I remember when I first asked in all innocence what a foot was. He laughed heartily “Maybe the villagers are right about ye, a flighty young one from the city, knowing nothing about turf. Lil you’ll be at the bog one day, and I’ll tell ye, all in good time.”

I was from Cork city, a civilised place with gas to heat us in the winter and a coal fire on special occasions.

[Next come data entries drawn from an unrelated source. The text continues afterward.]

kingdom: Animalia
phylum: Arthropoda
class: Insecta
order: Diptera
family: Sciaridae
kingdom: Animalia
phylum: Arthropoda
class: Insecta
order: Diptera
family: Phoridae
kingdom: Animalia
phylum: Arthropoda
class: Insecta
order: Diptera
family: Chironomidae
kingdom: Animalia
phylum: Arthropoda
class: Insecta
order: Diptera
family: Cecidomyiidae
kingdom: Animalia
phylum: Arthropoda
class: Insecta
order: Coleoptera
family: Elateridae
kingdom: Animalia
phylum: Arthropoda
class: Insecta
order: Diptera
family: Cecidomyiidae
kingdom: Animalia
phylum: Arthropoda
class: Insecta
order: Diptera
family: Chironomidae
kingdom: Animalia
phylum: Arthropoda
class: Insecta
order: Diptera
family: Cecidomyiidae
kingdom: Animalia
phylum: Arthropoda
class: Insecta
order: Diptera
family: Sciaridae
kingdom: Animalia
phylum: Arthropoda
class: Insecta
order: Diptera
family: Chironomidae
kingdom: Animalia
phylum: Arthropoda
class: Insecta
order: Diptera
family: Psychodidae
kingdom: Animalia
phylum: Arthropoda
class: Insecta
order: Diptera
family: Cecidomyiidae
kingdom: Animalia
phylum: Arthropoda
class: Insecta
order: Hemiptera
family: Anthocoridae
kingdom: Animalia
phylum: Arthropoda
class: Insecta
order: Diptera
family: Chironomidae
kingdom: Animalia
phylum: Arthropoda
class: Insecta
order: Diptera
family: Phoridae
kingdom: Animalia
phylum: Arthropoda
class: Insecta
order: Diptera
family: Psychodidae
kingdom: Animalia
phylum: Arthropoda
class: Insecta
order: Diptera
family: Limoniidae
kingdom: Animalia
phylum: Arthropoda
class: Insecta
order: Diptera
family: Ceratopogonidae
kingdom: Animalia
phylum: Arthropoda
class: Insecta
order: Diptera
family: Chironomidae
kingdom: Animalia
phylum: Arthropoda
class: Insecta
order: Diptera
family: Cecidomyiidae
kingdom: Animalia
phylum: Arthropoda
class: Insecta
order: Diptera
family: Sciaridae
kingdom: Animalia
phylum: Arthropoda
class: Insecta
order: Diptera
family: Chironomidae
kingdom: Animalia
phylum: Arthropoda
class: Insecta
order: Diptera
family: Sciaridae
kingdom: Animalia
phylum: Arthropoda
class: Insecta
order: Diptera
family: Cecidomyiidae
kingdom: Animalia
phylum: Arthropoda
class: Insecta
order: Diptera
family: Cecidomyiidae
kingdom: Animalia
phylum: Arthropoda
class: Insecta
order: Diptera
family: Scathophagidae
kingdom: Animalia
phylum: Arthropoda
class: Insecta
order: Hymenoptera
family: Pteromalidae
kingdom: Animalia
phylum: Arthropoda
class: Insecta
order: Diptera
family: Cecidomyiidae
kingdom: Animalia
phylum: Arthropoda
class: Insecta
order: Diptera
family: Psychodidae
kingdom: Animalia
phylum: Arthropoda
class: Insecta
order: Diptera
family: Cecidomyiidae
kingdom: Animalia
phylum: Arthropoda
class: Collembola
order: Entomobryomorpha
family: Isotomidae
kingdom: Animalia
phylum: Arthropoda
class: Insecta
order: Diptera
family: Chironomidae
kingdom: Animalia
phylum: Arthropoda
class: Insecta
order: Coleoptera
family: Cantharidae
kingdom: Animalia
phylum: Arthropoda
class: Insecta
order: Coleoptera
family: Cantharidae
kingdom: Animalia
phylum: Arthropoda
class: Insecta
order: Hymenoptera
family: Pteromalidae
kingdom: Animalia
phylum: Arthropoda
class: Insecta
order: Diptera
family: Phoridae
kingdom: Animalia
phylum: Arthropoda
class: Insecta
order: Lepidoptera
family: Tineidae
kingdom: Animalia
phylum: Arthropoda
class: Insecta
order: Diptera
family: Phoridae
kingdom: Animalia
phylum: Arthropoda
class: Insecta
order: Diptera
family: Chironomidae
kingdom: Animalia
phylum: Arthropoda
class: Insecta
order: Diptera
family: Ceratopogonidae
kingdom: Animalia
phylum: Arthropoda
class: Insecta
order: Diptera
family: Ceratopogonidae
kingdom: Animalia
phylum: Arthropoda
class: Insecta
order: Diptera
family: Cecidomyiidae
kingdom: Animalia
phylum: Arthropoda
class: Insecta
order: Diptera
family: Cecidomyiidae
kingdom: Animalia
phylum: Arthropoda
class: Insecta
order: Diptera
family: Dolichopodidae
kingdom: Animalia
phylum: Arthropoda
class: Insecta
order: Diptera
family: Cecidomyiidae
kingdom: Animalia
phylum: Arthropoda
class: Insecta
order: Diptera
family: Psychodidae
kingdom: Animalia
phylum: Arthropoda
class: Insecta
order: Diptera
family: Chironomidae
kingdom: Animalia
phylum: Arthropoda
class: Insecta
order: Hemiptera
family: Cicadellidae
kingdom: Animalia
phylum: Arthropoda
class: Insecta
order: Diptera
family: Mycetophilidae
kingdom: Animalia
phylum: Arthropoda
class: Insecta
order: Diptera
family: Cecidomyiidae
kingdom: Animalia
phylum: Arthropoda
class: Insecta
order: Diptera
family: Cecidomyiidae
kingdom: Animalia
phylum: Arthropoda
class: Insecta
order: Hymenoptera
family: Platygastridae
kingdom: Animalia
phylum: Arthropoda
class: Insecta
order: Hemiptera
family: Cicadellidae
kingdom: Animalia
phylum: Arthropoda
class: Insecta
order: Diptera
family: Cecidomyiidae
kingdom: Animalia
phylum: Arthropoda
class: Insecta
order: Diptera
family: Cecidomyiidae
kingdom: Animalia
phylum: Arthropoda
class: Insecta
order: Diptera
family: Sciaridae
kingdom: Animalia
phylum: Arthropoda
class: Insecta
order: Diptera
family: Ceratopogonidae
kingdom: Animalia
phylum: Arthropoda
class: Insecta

I married Dan when I was twenty two, fresh out of college and full of life, Dan was a fully paid up member of the bachelor club until I arrived this year according to the old men gossiping after Mass, he was forty four.

We had first met when I was sixteen and running away from home because my brother, the sneaky little pup had stolen my diary and read it to the gang of kids we hung out with. Full of teenager-angst he told them all I had a crush on Timmy, the unofficial leader of our pack. My diary no more said those words than if the Pope had a baby, himself. So I was on the train to Mallow, with a bag of clothes, a tenner and a packet of biscuits. Dan, was just the man sitting opposite, nose in a book, he didn’t blip on my radar, owld one. The train had been getting up speed over the viaduct when it made a sudden stop. Dan fell forward over the table and we banged heads.

Through apologies and smiles, I noticed he had wrinkly lines around deep blue eyes. The guard didn’t come down to tell us why we’d stopped and we started to chat pondering on the situation ideas from cow on the track to alien attack, we had great fun laughing at the more preposterous stories. He had a flask of tea and offered me some so I got out my food store and we had a mini picnic. He was great fun for such an old man.

We became friends, he helped me through the tough teenage years by phone and by letter. Dan encouraged me to continue my studies and he began a courtship, old-fashioned courtship of me, during my college years. The day of my last exam, he swept me off to Kerry and proposed in The Square, Listowel. We married months later, no children were to grace our step but he was a good man and I still missed him five years on. Crying softly to myself I bent down and continued the ritual of stooking.